Task to complete: Every record that follows must be set down word for word.

(Extracted records)
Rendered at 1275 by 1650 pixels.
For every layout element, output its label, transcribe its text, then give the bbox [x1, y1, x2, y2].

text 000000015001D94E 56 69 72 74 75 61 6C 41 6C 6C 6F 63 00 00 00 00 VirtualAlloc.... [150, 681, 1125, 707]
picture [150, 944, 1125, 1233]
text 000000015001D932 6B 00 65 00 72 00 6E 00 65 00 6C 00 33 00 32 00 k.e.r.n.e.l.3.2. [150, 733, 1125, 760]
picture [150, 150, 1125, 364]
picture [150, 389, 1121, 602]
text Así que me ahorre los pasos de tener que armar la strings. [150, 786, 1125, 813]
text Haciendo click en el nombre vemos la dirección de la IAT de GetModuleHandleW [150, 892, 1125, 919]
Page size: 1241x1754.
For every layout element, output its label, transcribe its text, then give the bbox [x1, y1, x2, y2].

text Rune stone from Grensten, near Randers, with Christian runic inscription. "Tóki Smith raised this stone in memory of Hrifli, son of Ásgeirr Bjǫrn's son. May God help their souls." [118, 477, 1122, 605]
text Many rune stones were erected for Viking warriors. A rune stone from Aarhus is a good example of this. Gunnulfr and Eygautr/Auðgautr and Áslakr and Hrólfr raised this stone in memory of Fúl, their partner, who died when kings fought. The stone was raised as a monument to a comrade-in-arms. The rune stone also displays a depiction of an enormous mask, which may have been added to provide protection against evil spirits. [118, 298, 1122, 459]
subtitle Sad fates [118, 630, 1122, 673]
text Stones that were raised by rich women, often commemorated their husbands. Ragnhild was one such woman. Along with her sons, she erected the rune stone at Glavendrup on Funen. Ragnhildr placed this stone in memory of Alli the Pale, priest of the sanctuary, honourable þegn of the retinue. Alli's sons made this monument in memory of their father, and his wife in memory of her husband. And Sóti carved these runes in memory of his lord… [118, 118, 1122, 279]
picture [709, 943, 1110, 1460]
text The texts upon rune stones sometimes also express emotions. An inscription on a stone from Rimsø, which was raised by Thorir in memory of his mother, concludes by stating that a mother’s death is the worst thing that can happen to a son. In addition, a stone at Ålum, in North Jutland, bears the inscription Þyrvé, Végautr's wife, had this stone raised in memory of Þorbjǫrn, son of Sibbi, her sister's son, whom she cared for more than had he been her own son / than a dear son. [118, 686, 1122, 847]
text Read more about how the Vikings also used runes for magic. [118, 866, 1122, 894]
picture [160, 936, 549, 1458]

Exercise answer:
Rendered at 1275 by 1650 pixels.
For every layout element, output its label, transcribe its text, then give the bbox [x1, y1, x2, y2].

text 000000015001D94E 56 69 72 74 75 61 6C 41 6C 6C 6F 63 00 00 00 00 VirtualAlloc.... [150, 681, 1125, 707]
picture [150, 944, 1125, 1233]
text 000000015001D932 6B 00 65 00 72 00 6E 00 65 00 6C 00 33 00 32 00 k.e.r.n.e.l.3.2. [150, 733, 1125, 760]
picture [150, 150, 1125, 364]
picture [150, 389, 1121, 602]
text Así que me ahorre los pasos de tener que armar la strings. [150, 786, 1125, 813]
text Haciendo click en el nombre vemos la dirección de la IAT de GetModuleHandleW [150, 892, 1125, 919]
Page size: 1241x1754.
For every layout element, output its label, transcribe its text, then give the bbox [x1, y1, x2, y2].

text Rune stone from Grensten, near Randers, with Christian runic inscription. "Tóki Smith raised this stone in memory of Hrifli, son of Ásgeirr Bjǫrn's son. May God help their souls." [118, 477, 1122, 605]
text Many rune stones were erected for Viking warriors. A rune stone from Aarhus is a good example of this. Gunnulfr and Eygautr/Auðgautr and Áslakr and Hrólfr raised this stone in memory of Fúl, their partner, who died when kings fought. The stone was raised as a monument to a comrade-in-arms. The rune stone also displays a depiction of an enormous mask, which may have been added to provide protection against evil spirits. [118, 298, 1122, 459]
subtitle Sad fates [118, 630, 1122, 673]
text Stones that were raised by rich women, often commemorated their husbands. Ragnhild was one such woman. Along with her sons, she erected the rune stone at Glavendrup on Funen. Ragnhildr placed this stone in memory of Alli the Pale, priest of the sanctuary, honourable þegn of the retinue. Alli's sons made this monument in memory of their father, and his wife in memory of her husband. And Sóti carved these runes in memory of his lord… [118, 118, 1122, 279]
picture [709, 943, 1110, 1460]
text The texts upon rune stones sometimes also express emotions. An inscription on a stone from Rimsø, which was raised by Thorir in memory of his mother, concludes by stating that a mother’s death is the worst thing that can happen to a son. In addition, a stone at Ålum, in North Jutland, bears the inscription Þyrvé, Végautr's wife, had this stone raised in memory of Þorbjǫrn, son of Sibbi, her sister's son, whom she cared for more than had he been her own son / than a dear son. [118, 686, 1122, 847]
text Read more about how the Vikings also used runes for magic. [118, 866, 1122, 894]
picture [160, 936, 549, 1458]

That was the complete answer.